We talked about the exercise problem. Yoga? I said. No, she said. Pilates? No. No, you could really pass out. She said I should get in a pool. Not a warm pool, nor a deep one. Not past my chest! Not swimming! Just walk in chest-deep water. The water will compress the blood vessels and make it easier to keep blood going up to my brain. If I don’t try to swim or go over my head I am unlikely to drown (my concern about swimming=passing out and quietly slipping under the water while the lifeguard is doing her nails), and with all that lovely pressure on my veins I will have plenty of oxygen in my brain! I will feel better while exercising that way. She also said that the Clinic has this (insane!!) inpatient rehab thing for people like me… and that it works well. Six weeks, inpatient!! Living at the hospital??! Gaah. No!! She could see I loathed this idea and said to just keep it in mind.

She also said that she doesn’t think I have endometriosis at all. It doesn’t hurt to check. But her thought it that it’s MTHFR plus too much estrogen, both of which she can treat. She also mentioned that menopause and POTS is hell on wheels, but that she can help manage it when the time comes. So I guess that’s something to look forward to!

And she thinks I should not try to get off the Cymbalta any time soon. It really does help with the symptoms for lots of people and lord knows it’s helped me. I’m at a comfortable cruising altitude of 30 mg a day. She said that if my husband thinks I’m too spacey, “Tell him to try going through the day with a constant head rush and see how he likes it!” Ah… so nice to be understood by one who’s actually lived it!!

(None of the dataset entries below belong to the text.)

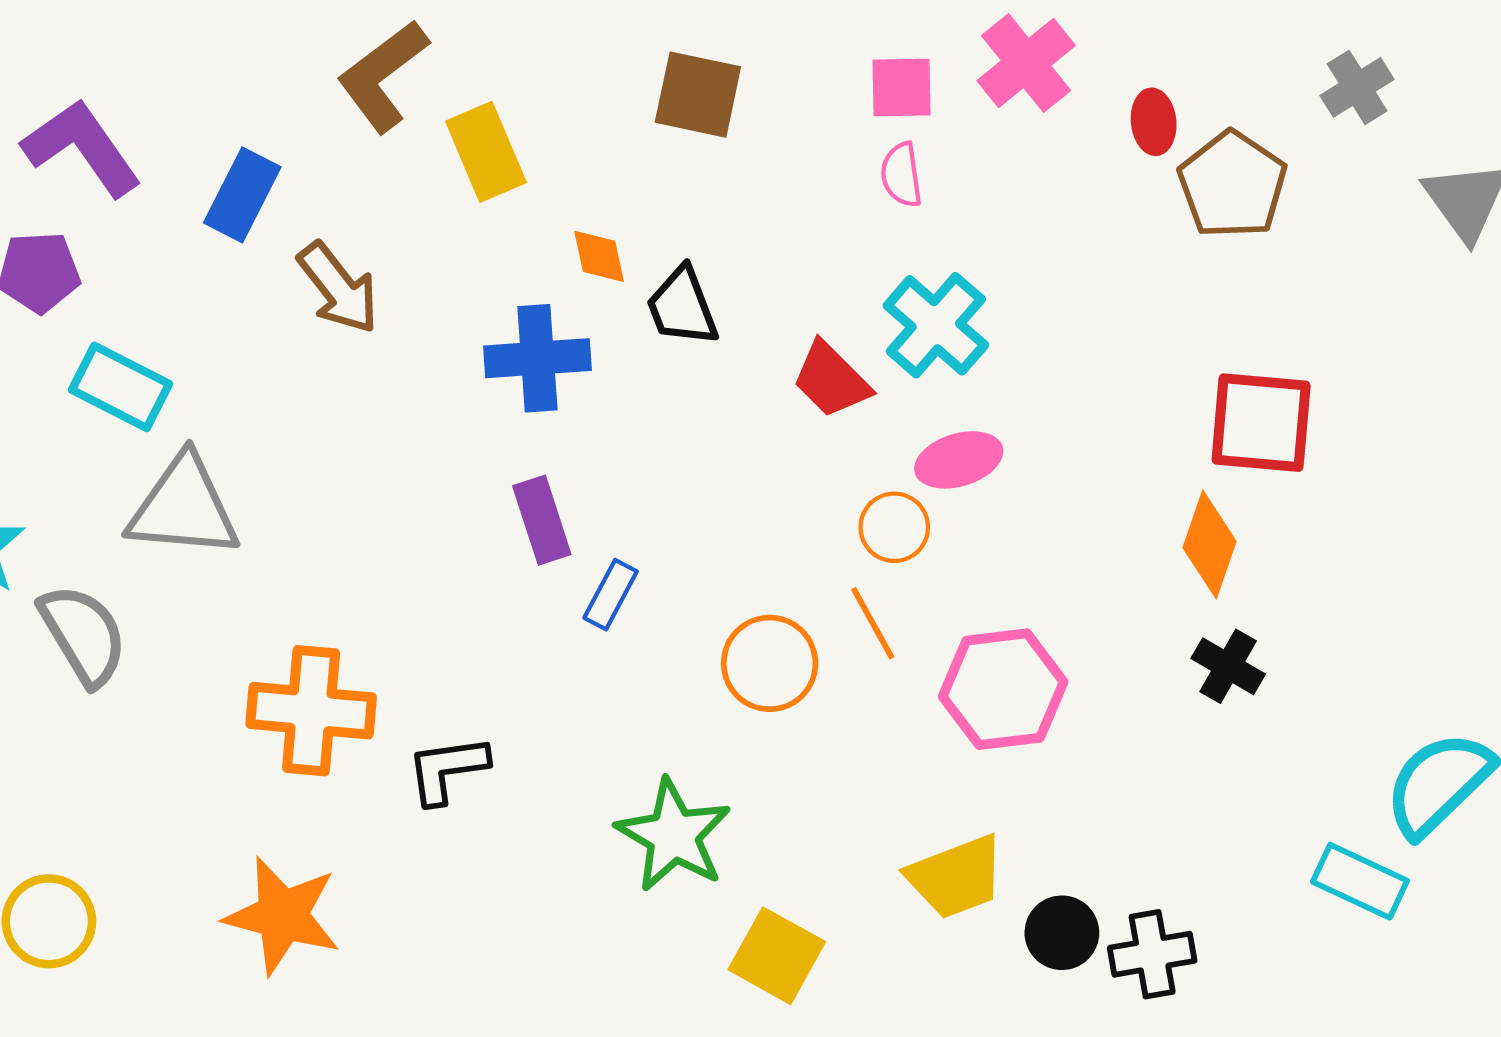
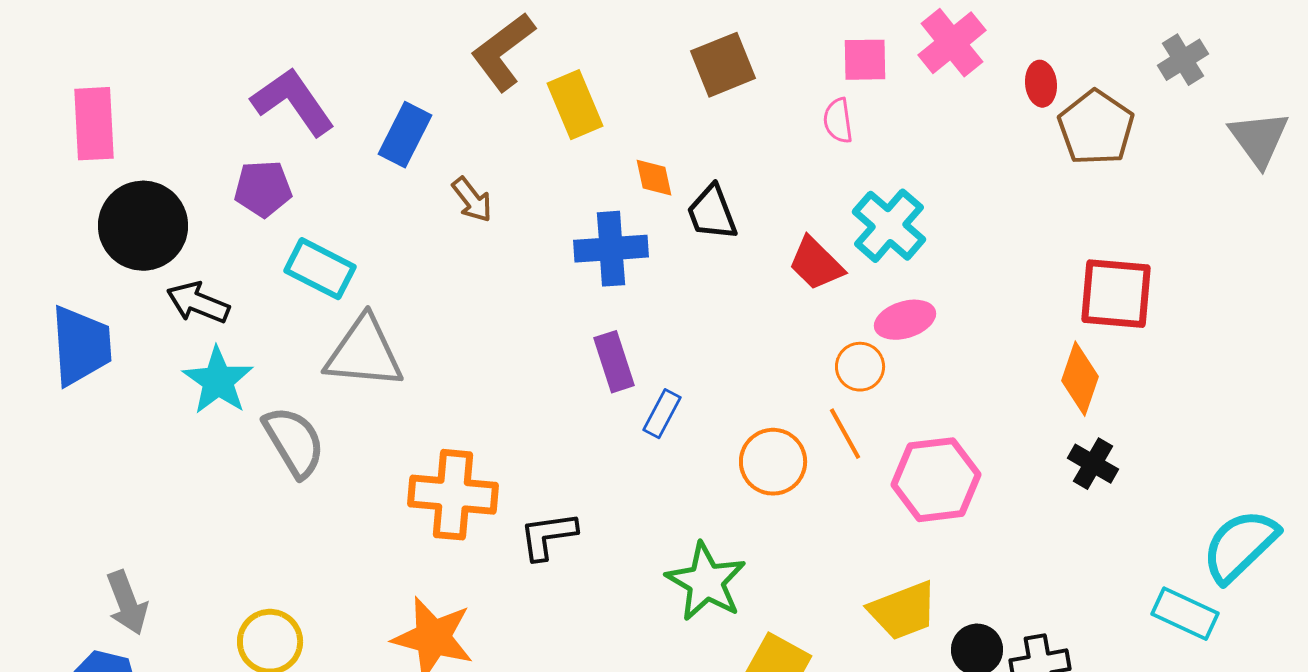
brown square: (698, 95) -> (723, 65), turned -34
pink semicircle: (901, 175) -> (838, 121), moved
brown arrow: (338, 288) -> (472, 200), size x0.7

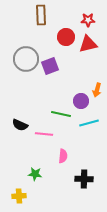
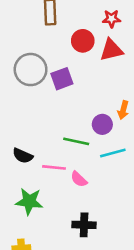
pink semicircle: (63, 156) -> (79, 179), moved, turned 128
green star: (35, 174) -> (29, 201), moved, size x1.5
black cross: (84, 179) -> (84, 225), moved

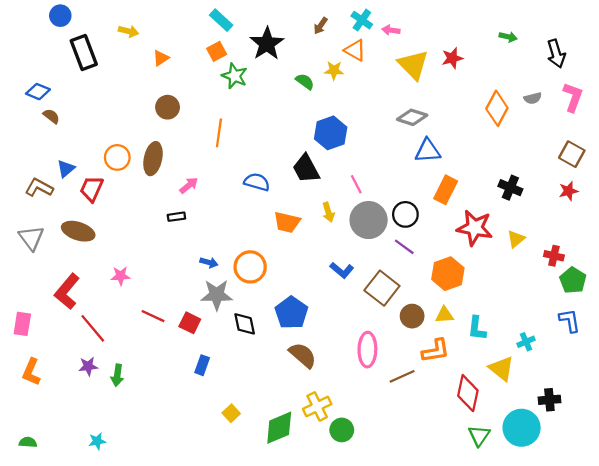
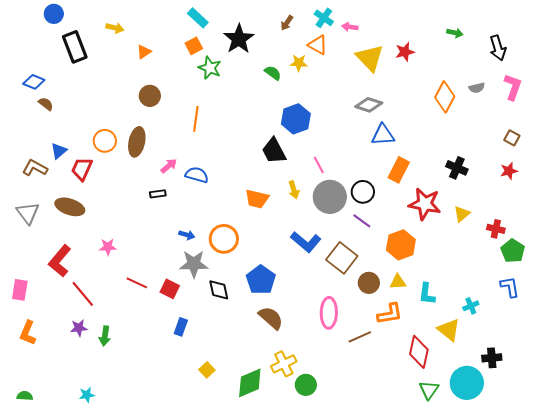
brown square: (572, 154) -> (512, 138), size x0.7
blue semicircle: (257, 182) -> (197, 175), moved
blue L-shape: (342, 270) -> (306, 242), size x1.4

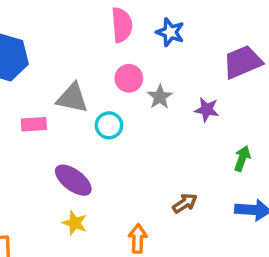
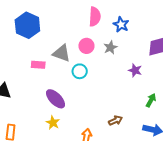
pink circle: (129, 78) -> (86, 46), moved
gray star: (160, 97) -> (110, 48), moved

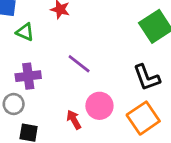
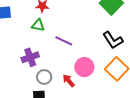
green triangle: (25, 32) -> (38, 25), moved
gray circle: (14, 104) -> (44, 77), moved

So. Step one, is do the shots for the next three months and then see what happens after that. Maybe I will need to keep going on the shots, or maybe will be well enough to switch to normal-person oral supplements. She does think it will help me feel better. Maybe even much better, although I dare not hope too much.

Meanwhile… back at the Clinic: I have the stress echocardiogram coming up on November 12, with a cardiologist appt to follow the same day. Then the endometriosis thing on Nov 14. She pointed out that it’s much harder to recover from surgery with POTS than without, and to expect it to take a while longer than they say it will.

And then…? Onward. All in all I’m optimistic about this. I think this has been useful. I feel that we are getting closer, ever closer, to a real solution.